While emergency medicine isn't insulated from the changes occurring in healthcare on a large scale, specialties like anesthesia and CCM both provide a major procedural component, allow you to work with high acuity patients, and still (even in the midst of COVID) have phenomenal job opportunities and reasonable starting salaries, even in major cities (a quick peek at Gaswork job listings is pretty illuminating). Unfortunately, as you mentioned, the student experience in both critical care medicine and anesthesia is often pretty poor, despite the fact that these specialties seem to be very cerebral and engaging at a resident/attending level.

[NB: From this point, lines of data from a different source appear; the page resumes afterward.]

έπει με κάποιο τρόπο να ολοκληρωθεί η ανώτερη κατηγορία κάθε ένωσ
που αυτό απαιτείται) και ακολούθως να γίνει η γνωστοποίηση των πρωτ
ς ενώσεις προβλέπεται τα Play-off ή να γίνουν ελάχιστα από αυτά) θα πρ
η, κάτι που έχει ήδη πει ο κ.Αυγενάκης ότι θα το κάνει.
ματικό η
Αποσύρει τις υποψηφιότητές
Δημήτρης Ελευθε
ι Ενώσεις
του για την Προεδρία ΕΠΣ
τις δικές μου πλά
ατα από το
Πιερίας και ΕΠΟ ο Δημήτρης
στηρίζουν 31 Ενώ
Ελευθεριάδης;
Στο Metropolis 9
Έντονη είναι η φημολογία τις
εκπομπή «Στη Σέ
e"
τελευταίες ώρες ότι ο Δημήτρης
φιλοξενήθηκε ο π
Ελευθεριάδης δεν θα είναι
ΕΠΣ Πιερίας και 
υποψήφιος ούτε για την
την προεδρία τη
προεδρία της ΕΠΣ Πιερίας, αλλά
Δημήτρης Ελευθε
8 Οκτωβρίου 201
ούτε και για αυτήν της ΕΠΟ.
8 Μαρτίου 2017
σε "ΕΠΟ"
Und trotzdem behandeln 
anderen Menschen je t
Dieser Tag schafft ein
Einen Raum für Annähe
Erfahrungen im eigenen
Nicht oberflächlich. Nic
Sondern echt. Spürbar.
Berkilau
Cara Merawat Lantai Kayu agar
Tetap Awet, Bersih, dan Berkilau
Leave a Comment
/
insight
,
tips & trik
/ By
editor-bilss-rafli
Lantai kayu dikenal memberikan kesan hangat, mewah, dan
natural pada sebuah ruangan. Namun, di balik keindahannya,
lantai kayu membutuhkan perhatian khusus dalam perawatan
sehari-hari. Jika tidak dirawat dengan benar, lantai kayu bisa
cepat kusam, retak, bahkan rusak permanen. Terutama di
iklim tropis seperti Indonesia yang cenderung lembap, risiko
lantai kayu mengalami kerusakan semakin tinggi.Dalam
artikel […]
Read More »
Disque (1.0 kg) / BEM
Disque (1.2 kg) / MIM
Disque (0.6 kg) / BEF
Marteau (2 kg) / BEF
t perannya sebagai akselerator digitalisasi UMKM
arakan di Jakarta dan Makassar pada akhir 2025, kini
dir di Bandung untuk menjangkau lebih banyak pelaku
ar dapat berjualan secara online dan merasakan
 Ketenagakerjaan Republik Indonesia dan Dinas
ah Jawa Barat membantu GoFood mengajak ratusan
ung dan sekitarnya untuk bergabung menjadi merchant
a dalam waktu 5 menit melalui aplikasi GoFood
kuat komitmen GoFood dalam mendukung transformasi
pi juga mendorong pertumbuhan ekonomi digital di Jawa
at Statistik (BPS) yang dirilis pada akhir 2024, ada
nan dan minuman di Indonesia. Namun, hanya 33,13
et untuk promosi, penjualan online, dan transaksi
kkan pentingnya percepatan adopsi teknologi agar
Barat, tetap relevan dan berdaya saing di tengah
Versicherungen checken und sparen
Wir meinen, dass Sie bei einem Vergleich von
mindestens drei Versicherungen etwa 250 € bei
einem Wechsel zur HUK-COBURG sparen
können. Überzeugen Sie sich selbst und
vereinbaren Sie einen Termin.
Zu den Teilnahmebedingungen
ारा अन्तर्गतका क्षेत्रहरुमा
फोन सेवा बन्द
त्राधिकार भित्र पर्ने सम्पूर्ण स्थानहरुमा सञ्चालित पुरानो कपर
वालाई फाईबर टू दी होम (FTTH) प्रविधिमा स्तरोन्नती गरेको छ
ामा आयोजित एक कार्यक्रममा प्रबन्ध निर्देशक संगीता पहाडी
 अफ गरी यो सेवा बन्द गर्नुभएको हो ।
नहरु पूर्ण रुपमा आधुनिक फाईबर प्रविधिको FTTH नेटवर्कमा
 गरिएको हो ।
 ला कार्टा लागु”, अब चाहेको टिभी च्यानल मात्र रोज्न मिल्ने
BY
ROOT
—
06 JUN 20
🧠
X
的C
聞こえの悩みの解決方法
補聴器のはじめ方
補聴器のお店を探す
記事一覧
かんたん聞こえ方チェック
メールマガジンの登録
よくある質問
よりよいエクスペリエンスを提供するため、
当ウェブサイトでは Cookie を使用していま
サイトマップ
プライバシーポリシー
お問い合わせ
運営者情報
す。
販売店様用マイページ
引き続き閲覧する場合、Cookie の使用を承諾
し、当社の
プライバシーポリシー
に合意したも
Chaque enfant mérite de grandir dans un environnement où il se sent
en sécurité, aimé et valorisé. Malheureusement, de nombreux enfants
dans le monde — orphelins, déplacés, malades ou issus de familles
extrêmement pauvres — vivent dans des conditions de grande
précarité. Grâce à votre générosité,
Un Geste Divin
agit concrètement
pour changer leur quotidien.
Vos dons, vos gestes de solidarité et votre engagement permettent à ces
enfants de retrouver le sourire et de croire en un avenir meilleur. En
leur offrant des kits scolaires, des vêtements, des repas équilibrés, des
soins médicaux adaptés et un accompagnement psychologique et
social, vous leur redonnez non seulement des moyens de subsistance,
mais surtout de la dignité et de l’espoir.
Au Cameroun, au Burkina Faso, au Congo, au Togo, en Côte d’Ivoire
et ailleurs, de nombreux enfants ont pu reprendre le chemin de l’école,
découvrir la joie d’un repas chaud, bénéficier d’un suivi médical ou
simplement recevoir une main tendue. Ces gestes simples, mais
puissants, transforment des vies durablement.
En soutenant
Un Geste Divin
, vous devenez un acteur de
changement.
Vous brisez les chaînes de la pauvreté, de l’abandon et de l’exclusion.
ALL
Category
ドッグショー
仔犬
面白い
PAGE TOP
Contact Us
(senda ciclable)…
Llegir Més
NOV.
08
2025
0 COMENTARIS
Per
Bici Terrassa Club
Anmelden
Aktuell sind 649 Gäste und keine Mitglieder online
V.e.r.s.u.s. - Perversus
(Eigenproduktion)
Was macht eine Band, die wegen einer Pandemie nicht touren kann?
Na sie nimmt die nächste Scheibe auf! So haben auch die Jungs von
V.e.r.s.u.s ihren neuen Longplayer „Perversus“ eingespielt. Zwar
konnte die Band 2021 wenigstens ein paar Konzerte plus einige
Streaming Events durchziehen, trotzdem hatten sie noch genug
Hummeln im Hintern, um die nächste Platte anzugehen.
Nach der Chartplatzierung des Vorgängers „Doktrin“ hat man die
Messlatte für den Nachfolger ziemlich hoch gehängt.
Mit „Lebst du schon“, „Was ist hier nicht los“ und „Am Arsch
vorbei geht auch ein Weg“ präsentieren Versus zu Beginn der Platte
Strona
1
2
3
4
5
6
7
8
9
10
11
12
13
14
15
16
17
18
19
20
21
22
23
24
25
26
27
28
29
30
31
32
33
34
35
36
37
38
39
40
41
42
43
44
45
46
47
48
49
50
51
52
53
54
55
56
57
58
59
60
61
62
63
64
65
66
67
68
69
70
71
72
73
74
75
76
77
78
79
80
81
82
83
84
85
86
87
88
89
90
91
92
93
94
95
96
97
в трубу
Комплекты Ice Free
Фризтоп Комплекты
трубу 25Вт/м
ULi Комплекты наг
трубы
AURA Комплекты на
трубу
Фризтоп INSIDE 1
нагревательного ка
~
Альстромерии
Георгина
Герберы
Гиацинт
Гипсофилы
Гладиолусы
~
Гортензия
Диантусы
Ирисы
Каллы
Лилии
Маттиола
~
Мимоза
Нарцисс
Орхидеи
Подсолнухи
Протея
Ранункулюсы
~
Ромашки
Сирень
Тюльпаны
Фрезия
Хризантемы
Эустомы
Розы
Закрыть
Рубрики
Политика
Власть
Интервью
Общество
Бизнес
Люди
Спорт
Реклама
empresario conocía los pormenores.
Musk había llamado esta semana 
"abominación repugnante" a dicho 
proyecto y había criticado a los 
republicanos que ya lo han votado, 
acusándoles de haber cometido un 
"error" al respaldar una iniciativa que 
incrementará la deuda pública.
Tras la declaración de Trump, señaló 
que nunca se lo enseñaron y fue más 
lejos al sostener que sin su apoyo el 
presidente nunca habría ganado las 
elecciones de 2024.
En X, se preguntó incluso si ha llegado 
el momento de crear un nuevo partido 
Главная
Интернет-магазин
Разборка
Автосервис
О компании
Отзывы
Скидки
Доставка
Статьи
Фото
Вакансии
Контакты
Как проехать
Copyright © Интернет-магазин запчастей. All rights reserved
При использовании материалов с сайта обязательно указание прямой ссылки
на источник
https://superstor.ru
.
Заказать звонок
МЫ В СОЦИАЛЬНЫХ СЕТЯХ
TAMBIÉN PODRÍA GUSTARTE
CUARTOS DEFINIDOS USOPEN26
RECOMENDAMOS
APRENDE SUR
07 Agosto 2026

I definitely dont want this to sound like I'm ****ting all over EM (I'm still 90% sure I'll be applying into it this fall), but these are things that I definitely think are worth considering (and will still probably think about over the next couple of months) as I finalize my specialty choice. At the end of the day, I think the majority of students take a leap of faith when choosing a specialty. None of us can predict the future of a field and we're all working with limited and imperfect information when we make the decision. I'm definitely comforted by the fact that many happy and well adjusted attendings (even in surgical fields) have told me they had seriously considered other specialties, but are ultimately happy where they ended up.

Well, it's nice to know I'm not alone in reflecting on these issues. I agree, the current landscape of EM seems a bit foggy to predict, particularly in coastal/metro locales.